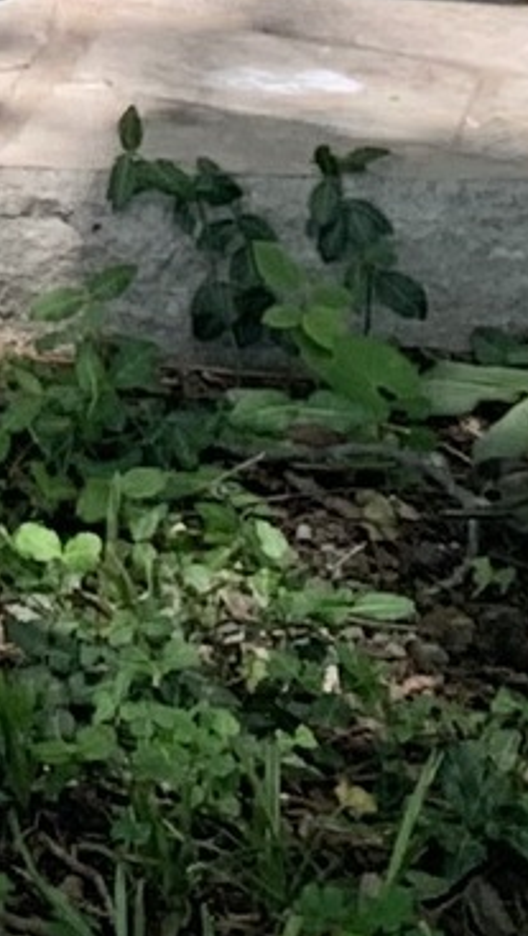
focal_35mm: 237
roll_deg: +1.3
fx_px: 5887
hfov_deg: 4.4
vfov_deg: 7.9
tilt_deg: -2.0
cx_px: -2183
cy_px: -1859
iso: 25
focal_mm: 4.25
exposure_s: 1/159
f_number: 1.8
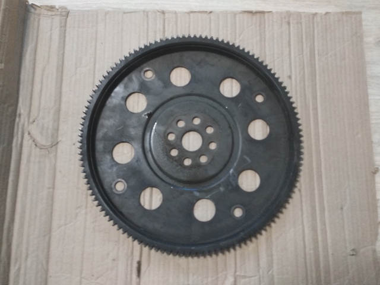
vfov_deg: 53.1
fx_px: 285
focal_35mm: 26
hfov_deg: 67.3
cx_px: 190
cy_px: 142
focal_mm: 3.81
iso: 800
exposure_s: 1/33
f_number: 2.2
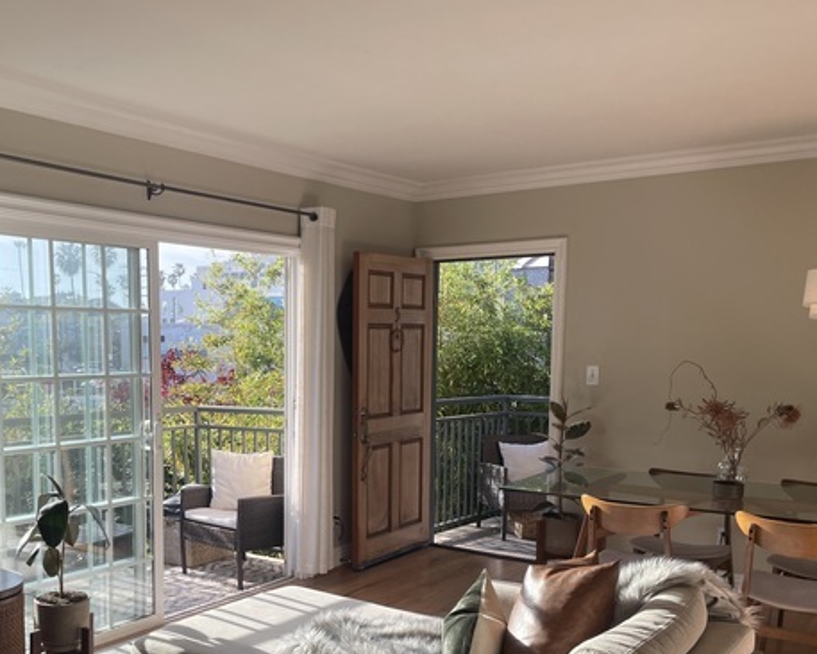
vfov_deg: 39.7
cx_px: 303
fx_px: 895
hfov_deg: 48.6
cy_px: 438
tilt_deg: -6.5
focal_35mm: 37
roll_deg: +0.2
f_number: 1.6
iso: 32
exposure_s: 1/1247
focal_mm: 4.2
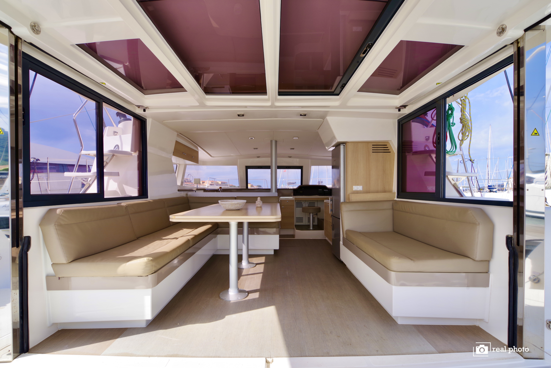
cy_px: 184
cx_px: 276
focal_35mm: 15
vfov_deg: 77.4
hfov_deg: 100.4
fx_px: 230
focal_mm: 15
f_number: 13
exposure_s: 1/80
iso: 200
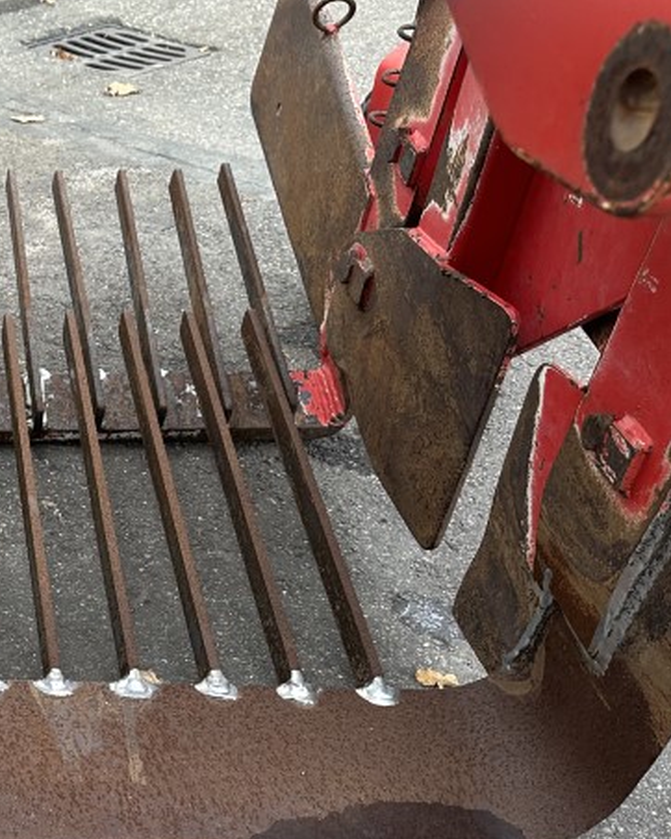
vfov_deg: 34.9
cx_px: -237
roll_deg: -0.7
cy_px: 587
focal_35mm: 53
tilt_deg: -38.9
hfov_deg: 24.4
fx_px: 1317
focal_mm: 6.86
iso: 80
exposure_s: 1/121
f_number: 1.78
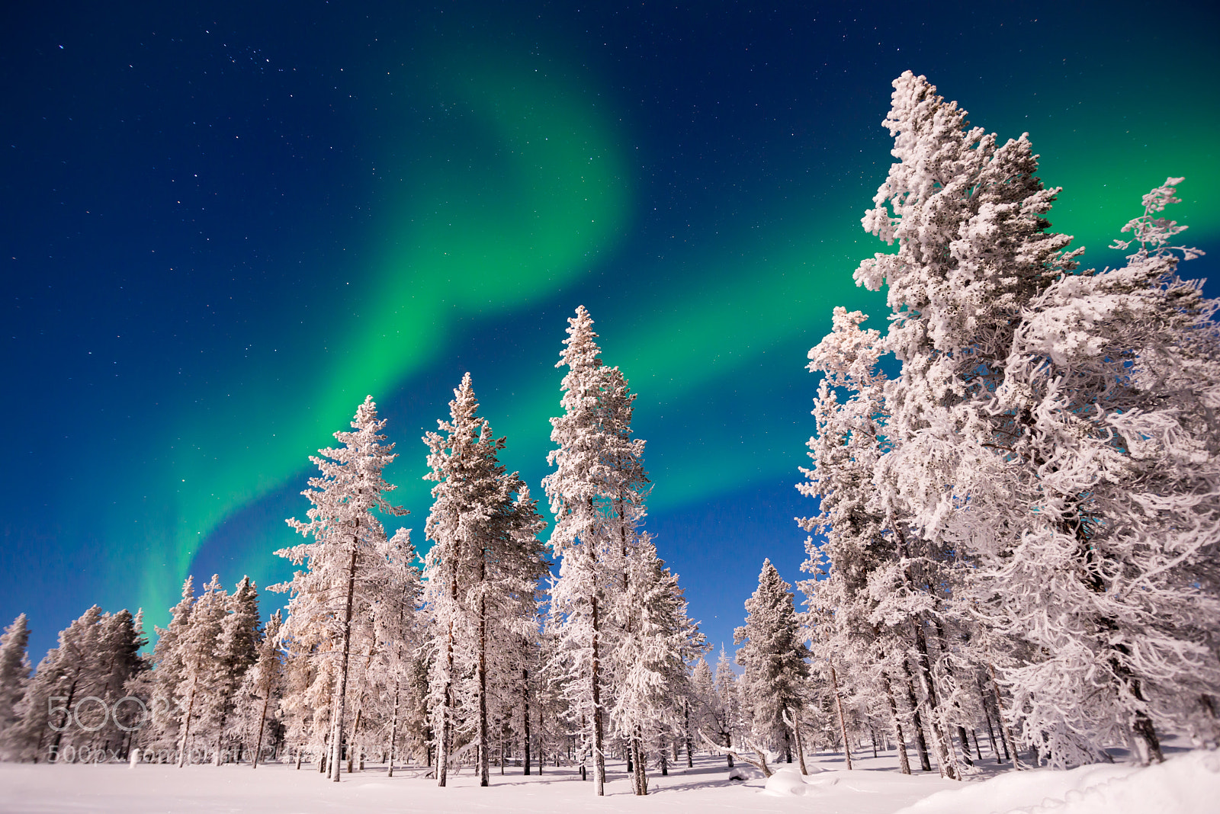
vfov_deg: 62.0
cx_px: 610
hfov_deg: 84.0
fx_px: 678
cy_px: 407
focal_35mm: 20
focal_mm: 20
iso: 400
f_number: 3.5
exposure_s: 10
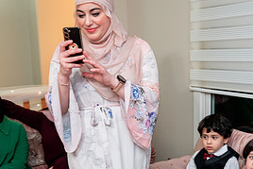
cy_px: 126
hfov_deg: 37.6
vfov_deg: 25.7
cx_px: 175
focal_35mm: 52
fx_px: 366
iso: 1600
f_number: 2.8
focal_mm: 24
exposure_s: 1/160
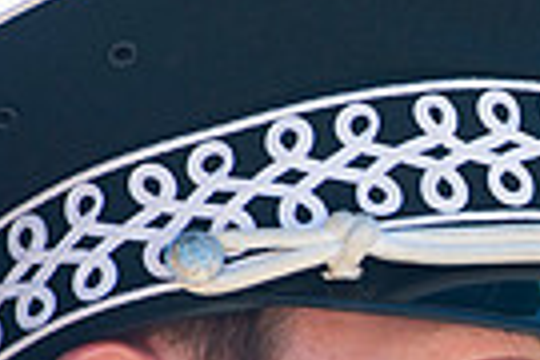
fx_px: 12869
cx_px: 992
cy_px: 496
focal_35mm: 858
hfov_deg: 2.4
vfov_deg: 1.6
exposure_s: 1/1000
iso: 200
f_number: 4.5
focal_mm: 200
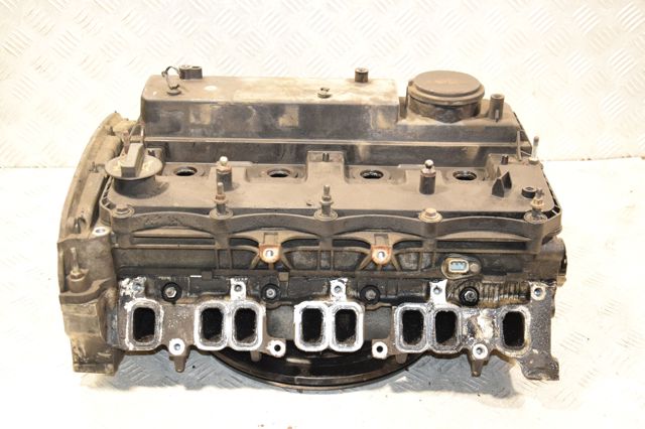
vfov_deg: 25.7
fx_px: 940
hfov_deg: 37.9
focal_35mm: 52
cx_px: 322
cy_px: 214
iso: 1600
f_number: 5.6
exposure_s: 1/60
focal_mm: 35
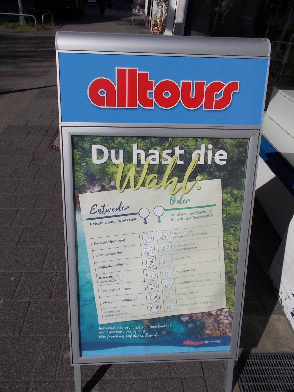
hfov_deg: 53.1
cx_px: 147
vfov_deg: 67.3
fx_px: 294
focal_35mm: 26
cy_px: 196
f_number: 8
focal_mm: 4.6
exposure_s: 1/400
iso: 80
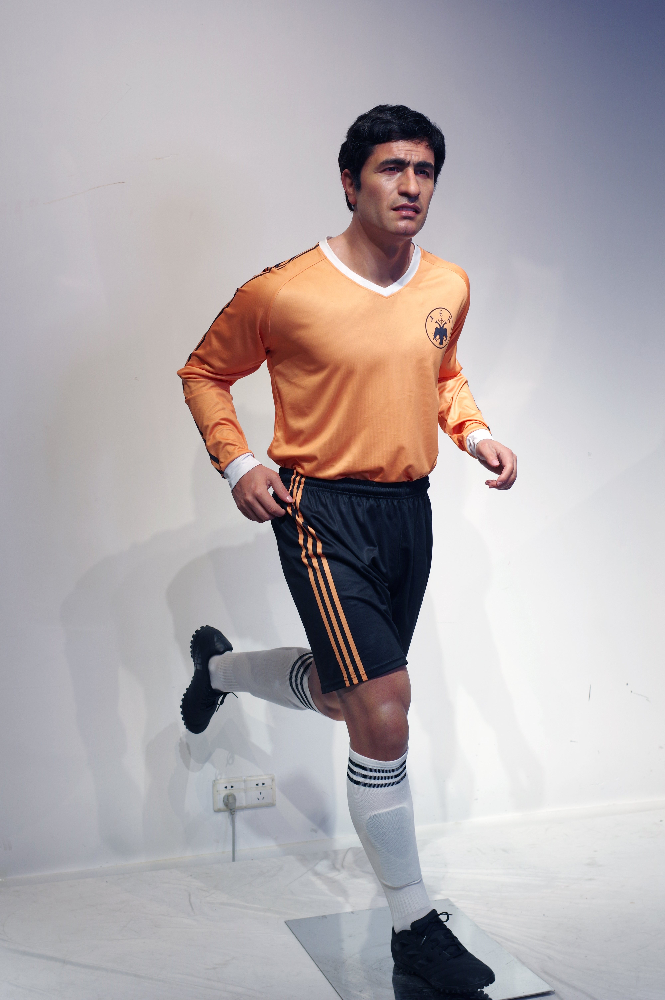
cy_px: 500
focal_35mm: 52
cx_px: 332
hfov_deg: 25.9
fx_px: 1443
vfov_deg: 38.2
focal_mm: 35
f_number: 5
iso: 320
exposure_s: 1/80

--------------------------------

__WHAT THE TASK REQUIRES__:
Please copy the data shown above precisely, leaving the images out.

__TASK SOLUTION__:
focal_35mm: 237
roll_deg: +1.3
fx_px: 5887
hfov_deg: 4.4
vfov_deg: 7.9
tilt_deg: -2.0
cx_px: -2183
cy_px: -1859
iso: 25
focal_mm: 4.25
exposure_s: 1/159
f_number: 1.8
vfov_deg: 53.1
fx_px: 285
focal_35mm: 26
hfov_deg: 67.3
cx_px: 190
cy_px: 142
focal_mm: 3.81
iso: 800
exposure_s: 1/33
f_number: 2.2
vfov_deg: 39.7
cx_px: 303
fx_px: 895
hfov_deg: 48.6
cy_px: 438
tilt_deg: -6.5
focal_35mm: 37
roll_deg: +0.2
f_number: 1.6
iso: 32
exposure_s: 1/1247
focal_mm: 4.2
cy_px: 184
cx_px: 276
focal_35mm: 15
vfov_deg: 77.4
hfov_deg: 100.4
fx_px: 230
focal_mm: 15
f_number: 13
exposure_s: 1/80
iso: 200
vfov_deg: 34.9
cx_px: -237
roll_deg: -0.7
cy_px: 587
focal_35mm: 53
tilt_deg: -38.9
hfov_deg: 24.4
fx_px: 1317
focal_mm: 6.86
iso: 80
exposure_s: 1/121
f_number: 1.78
vfov_deg: 62.0
cx_px: 610
hfov_deg: 84.0
fx_px: 678
cy_px: 407
focal_35mm: 20
focal_mm: 20
iso: 400
f_number: 3.5
exposure_s: 10
cy_px: 126
hfov_deg: 37.6
vfov_deg: 25.7
cx_px: 175
focal_35mm: 52
fx_px: 366
iso: 1600
f_number: 2.8
focal_mm: 24
exposure_s: 1/160
fx_px: 12869
cx_px: 992
cy_px: 496
focal_35mm: 858
hfov_deg: 2.4
vfov_deg: 1.6
exposure_s: 1/1000
iso: 200
f_number: 4.5
focal_mm: 200
vfov_deg: 25.7
fx_px: 940
hfov_deg: 37.9
focal_35mm: 52
cx_px: 322
cy_px: 214
iso: 1600
f_number: 5.6
exposure_s: 1/60
focal_mm: 35
hfov_deg: 53.1
cx_px: 147
vfov_deg: 67.3
fx_px: 294
focal_35mm: 26
cy_px: 196
f_number: 8
focal_mm: 4.6
exposure_s: 1/400
iso: 80
cy_px: 500
focal_35mm: 52
cx_px: 332
hfov_deg: 25.9
fx_px: 1443
vfov_deg: 38.2
focal_mm: 35
f_number: 5
iso: 320
exposure_s: 1/80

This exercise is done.